TASK REQUIREMENTS
Scan the entries for lines with the word "kind" and copy those lines.

SUPPLIED MATERIAL
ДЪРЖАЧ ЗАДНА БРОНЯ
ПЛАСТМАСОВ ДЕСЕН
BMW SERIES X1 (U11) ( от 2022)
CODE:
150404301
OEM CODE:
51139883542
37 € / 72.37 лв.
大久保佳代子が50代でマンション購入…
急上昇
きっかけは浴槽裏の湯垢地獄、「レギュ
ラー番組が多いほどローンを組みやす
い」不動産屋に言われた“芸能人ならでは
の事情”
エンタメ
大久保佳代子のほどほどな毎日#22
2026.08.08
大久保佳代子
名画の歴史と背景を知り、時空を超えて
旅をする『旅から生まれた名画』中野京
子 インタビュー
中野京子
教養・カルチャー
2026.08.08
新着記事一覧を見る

---

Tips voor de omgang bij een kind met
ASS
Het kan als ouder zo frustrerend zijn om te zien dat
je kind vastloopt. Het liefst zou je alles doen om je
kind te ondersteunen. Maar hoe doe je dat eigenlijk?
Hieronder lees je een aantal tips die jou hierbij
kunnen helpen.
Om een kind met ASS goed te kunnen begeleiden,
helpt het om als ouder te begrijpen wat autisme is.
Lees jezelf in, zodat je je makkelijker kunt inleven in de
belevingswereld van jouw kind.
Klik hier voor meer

COMPLETED TASK
Tips voor de omgang bij een kind met
je kind vastloopt. Het liefst zou je alles doen om je
kind te ondersteunen. Maar hoe doe je dat eigenlijk?
Om een kind met ASS goed te kunnen begeleiden,
belevingswereld van jouw kind.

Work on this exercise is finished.